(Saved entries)

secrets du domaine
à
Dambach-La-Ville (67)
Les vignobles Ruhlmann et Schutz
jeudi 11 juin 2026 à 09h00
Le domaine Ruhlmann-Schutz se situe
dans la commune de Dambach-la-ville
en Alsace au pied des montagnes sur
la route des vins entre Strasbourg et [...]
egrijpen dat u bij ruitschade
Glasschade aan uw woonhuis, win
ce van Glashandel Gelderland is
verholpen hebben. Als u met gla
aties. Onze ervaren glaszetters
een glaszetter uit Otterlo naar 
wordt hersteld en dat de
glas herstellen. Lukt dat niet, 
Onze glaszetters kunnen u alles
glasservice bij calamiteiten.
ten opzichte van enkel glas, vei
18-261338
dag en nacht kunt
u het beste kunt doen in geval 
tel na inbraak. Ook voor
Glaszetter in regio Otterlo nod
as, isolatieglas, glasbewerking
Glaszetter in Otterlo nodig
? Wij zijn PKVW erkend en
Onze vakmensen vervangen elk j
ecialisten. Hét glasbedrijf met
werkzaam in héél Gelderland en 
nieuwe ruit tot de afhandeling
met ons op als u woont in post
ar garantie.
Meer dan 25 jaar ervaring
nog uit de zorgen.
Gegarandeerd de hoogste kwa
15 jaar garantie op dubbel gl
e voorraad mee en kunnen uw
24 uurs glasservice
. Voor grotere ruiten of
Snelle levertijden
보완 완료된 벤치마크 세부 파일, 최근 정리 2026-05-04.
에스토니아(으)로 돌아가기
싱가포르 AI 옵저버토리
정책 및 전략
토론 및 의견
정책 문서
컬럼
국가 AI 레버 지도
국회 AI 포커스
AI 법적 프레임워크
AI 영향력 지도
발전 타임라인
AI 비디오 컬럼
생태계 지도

● What the exercise asks:
From the line containing "Onze glaszetters kunnen u alles" through the last line of the entries above, print each line exactly as it stands.

● Written answer:
Onze glaszetters kunnen u alles
glasservice bij calamiteiten.
ten opzichte van enkel glas, vei
18-261338
dag en nacht kunt
u het beste kunt doen in geval 
tel na inbraak. Ook voor
Glaszetter in regio Otterlo nod
as, isolatieglas, glasbewerking
Glaszetter in Otterlo nodig
? Wij zijn PKVW erkend en
Onze vakmensen vervangen elk j
ecialisten. Hét glasbedrijf met
werkzaam in héél Gelderland en 
nieuwe ruit tot de afhandeling
met ons op als u woont in post
ar garantie.
Meer dan 25 jaar ervaring
nog uit de zorgen.
Gegarandeerd de hoogste kwa
15 jaar garantie op dubbel gl
e voorraad mee en kunnen uw
24 uurs glasservice
. Voor grotere ruiten of
Snelle levertijden
보완 완료된 벤치마크 세부 파일, 최근 정리 2026-05-04.
에스토니아(으)로 돌아가기
싱가포르 AI 옵저버토리
정책 및 전략
토론 및 의견
정책 문서
컬럼
국가 AI 레버 지도
국회 AI 포커스
AI 법적 프레임워크
AI 영향력 지도
발전 타임라인
AI 비디오 컬럼
생태계 지도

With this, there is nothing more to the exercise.